Grundy’s NewBrain have an interesting feature. Once you run a program in BASIC, it will compile it before it’s run. This is not really to speed it up, but to save a memory (stock computer comes with 32kB of RAM). If the program is re-run unchanged, it will run directly the compiled version already in the memory (which may in some cases actually run faster then the first time). There is also a kind of “garbage collection” - once the system is short on memory, the compiled version of the program is deleted. Although it is not that simple (the system should be in the exact state), compiled version could be re-used.
I find this pretty interesting idea and I am curious if similar approach was used on some other micros too. I am not much familiar with other systems, but it come to me that this would be a reasonable thing to do on a minicomputer maybe?
There’s nothing particularly “educational” about the Newbrain, and a little more speed is always useful.
Most (?) BASICs of the 80s stored their programs in tokenized form, to save memory and gain a little performance. I think that HP had some BASICs that did even more, like storing the memory address of GOTO/GOSUB targets and FOR/NEXT statements. The same thing could be applied to variables and literals (especially floats).

• **YOUR TASKS**:
(a) In the NewBrain thread, what does the system do with the compiled version of a program when memory runs short?
(b) Transcribe the NewBrain thread starting with "I find this" and going on through "literals (especially floats).".
(c) Pick up the NewBrain thread after its last sentence and continue it.

Entries drawn from a collection
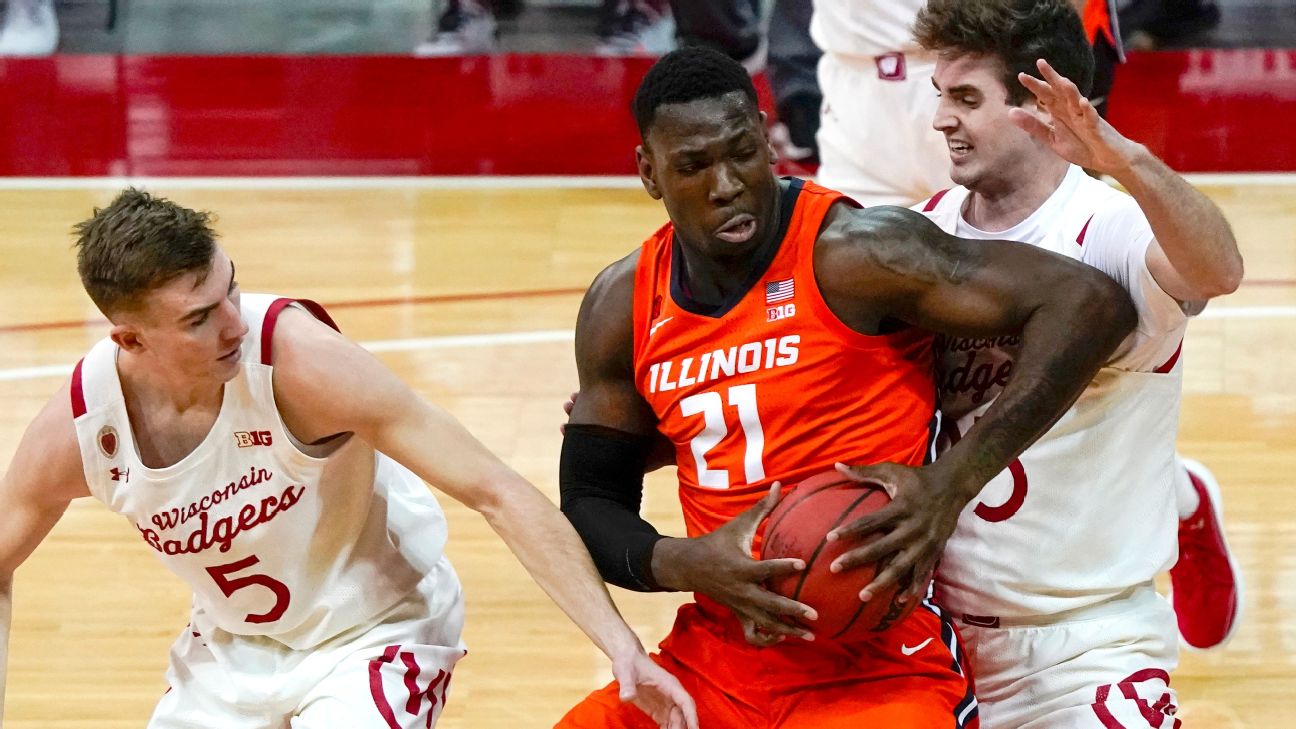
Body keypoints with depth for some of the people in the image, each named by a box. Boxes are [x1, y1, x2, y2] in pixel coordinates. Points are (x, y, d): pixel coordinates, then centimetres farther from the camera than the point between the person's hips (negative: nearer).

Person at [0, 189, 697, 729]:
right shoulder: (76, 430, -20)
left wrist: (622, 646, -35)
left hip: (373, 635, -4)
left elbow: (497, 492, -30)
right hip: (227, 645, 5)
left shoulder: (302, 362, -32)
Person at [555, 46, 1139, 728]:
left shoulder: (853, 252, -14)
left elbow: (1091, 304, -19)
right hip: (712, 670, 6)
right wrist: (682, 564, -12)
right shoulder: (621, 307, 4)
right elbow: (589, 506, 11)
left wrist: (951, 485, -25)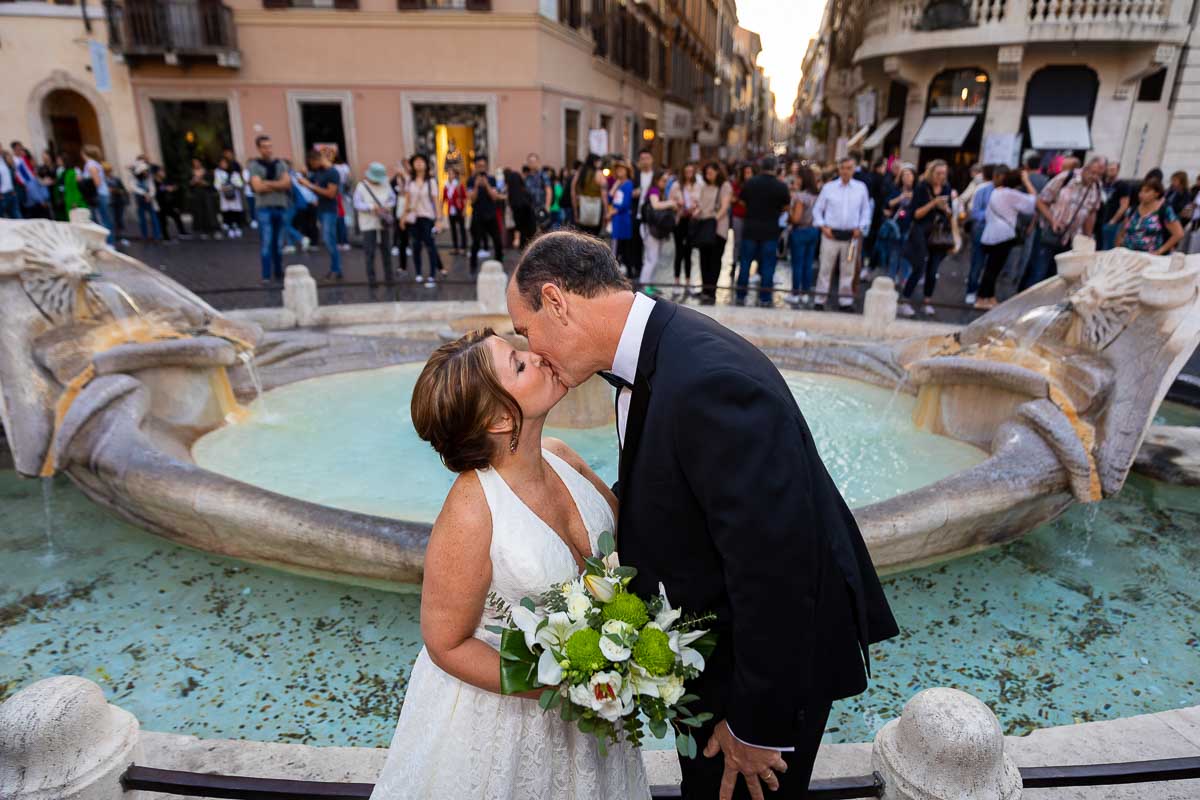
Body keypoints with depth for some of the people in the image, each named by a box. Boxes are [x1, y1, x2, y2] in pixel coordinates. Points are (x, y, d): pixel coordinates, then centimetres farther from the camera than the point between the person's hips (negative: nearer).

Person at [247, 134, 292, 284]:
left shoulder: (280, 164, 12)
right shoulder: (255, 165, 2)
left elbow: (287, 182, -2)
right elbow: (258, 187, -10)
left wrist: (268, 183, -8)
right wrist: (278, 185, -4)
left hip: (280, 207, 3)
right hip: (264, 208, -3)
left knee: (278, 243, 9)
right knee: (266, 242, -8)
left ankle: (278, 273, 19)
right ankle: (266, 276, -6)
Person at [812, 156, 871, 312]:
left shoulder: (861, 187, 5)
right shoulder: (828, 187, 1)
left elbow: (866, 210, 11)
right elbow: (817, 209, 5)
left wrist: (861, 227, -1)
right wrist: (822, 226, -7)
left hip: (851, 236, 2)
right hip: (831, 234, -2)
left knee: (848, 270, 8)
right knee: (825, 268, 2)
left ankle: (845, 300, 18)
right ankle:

• **ANSWERS TO THE EXERCISE**:
(a) It deletes the compiled version.

(b)
I find this pretty interesting idea and I am curious if similar approach was used on some other micros too. I am not much familiar with other systems, but it come to me that this would be a reasonable thing to do on a minicomputer maybe?
There’s nothing particularly “educational” about the Newbrain, and a little more speed is always useful.
Most (?) BASICs of the 80s stored their programs in tokenized form, to save memory and gain a little performance. I think that HP had some BASICs that did even more, like storing the memory address of GOTO/GOSUB targets and FOR/NEXT statements. The same thing could be applied to variables and literals (especially floats).

(c)
I think the idea of compiling - or semi-compiling - is an interesting one. Yes, almost all Basics will tokenise. Some, but not many, as noted, will store binary forms of decimal constants, or line pointers for lines which are targets of GOTO or GOSUB. One could go further, and store some more efficient form of expressions for evaluation, even in the form of code: a string of calls to the appropriate routines.
So, there are lots of stopping-off points, and it sounds like the Newbrain went further than most. More interesting, I think, is the idea of the “compiled” and the source version co-existing, until memory pressure forbids it.
Is there anything online, perhaps a scan of a book, which explains these internals in detail?
The problem with extending tokenization to actual byte code and internal representations of literals and targets is always about editing.
Maybe, this could be overcome by some kind of reference table, where we still store the input values (like constant literals, variable names, line numbers) and have them ready for editing, listing, etc? Of course, this would have added to the memory footprint, but nowadays this may be a viable concept. (Think of source maps.)
So about 12 years back, or so, I wrote what I considered to be my “ideal” BASIC - I wrote it in C. There, I tokenise everything. Not really to save space (which it does) but to hopefully make it more efficient, faster and so on.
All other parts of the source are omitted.